Imagine a large suburban high school whose faculty and administration (considered a unity for present purposes) devises a series of programs to deal with the problem of student drug dealers. After some months of very mixed results it happens that a faculty member himself is arrested for selling drugs; then another; then two more in quick succession.

At a certain point the public will begin to feel, not only that the faculty is neglecting the students' interests, but that the core problem is within its own ranks. But at what point?

Suppose further certain complicating factors: That faculty members in almost every case are recruited and hired on the recommendation of two or three faculty acquaintances. That the faculty has for years been eerily ambivalent on the morality of recreational drug use. That students who complained that faculty had used or dealt drugs were often ignored, often reviled, and invariably saddled with such a high burden of proof that not a single student- or parent-initiated complaint resulted in disciplinary action against a faculty member. Ever.

Suppose that many of the student drug dealers were widely known to be teacher's pets. That many faculty members had been aware of student drug dealing but ignored it. That the pressure on the faculty to resolve the problem came entirely from outside its ranks, from clean students and parents themselves. That even this pressure was successfully resisted until law enforcement and media took notice of unconcealable crimes. That dealer students, when disciplined, were often given shockingly lenient punishments.

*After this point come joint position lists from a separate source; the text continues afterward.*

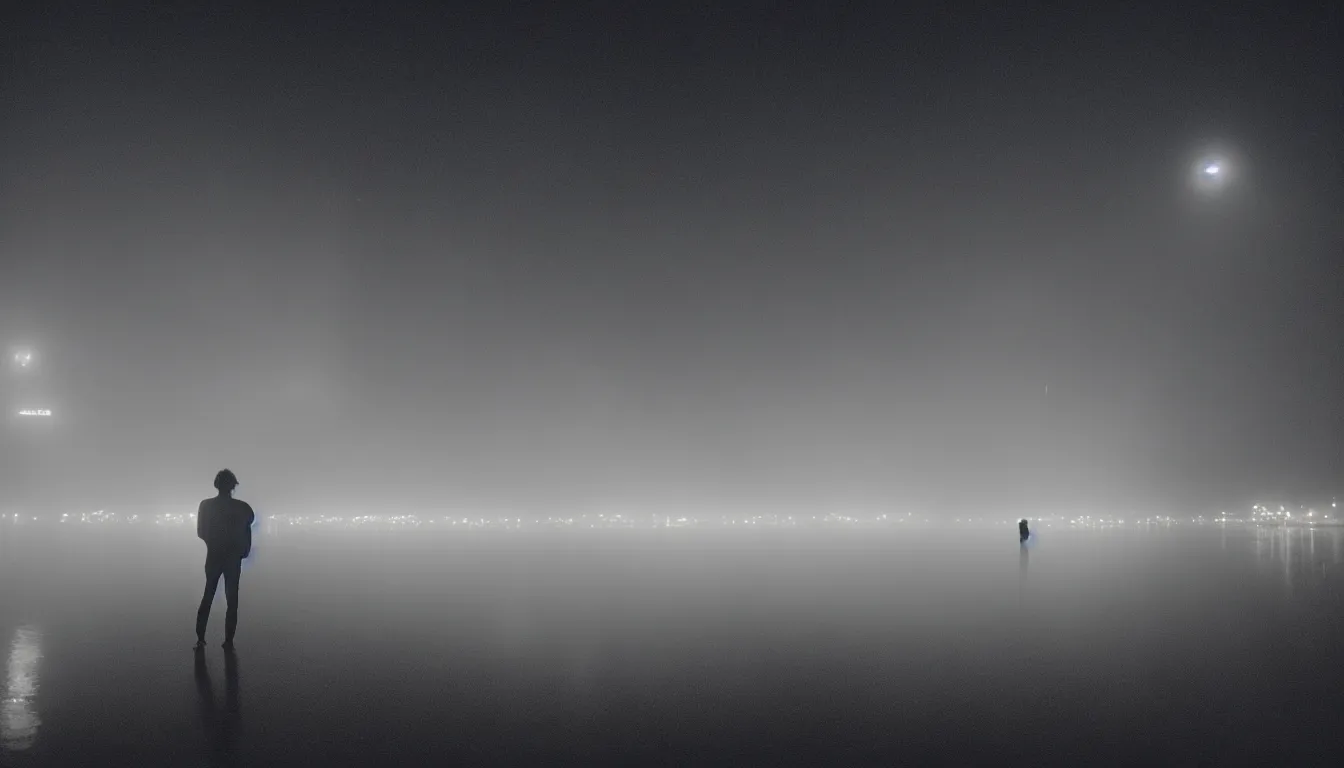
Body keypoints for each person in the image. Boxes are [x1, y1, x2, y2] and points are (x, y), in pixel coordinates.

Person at [195, 469, 255, 649]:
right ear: (233, 486)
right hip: (233, 559)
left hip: (213, 556)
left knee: (208, 595)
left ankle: (200, 637)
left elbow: (201, 532)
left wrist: (213, 543)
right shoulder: (243, 507)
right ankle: (228, 641)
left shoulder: (206, 505)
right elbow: (247, 527)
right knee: (232, 600)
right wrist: (243, 551)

Suppose that it was wholly unknown for the faculty to identify and expel one of its own for drug use. That in every single case the faculty drug dealers were discharged only after an arrest by police or after overwhelmingly disgraceful media exposure.

Gives you a funny feeling inside, doesn't it?

Now imagine this. Not only does the faculty give absolutely zero indication that there is a problem that needs fixing in its own ranks, but it continues to speak exclusively -- without exception -- of a problem "out there," among the students, and continues to speak of itself as the perfectly obvious body to effect the cure.

Thankfully, no such school exists, or could exist. Education, after all, requires a measure of trust.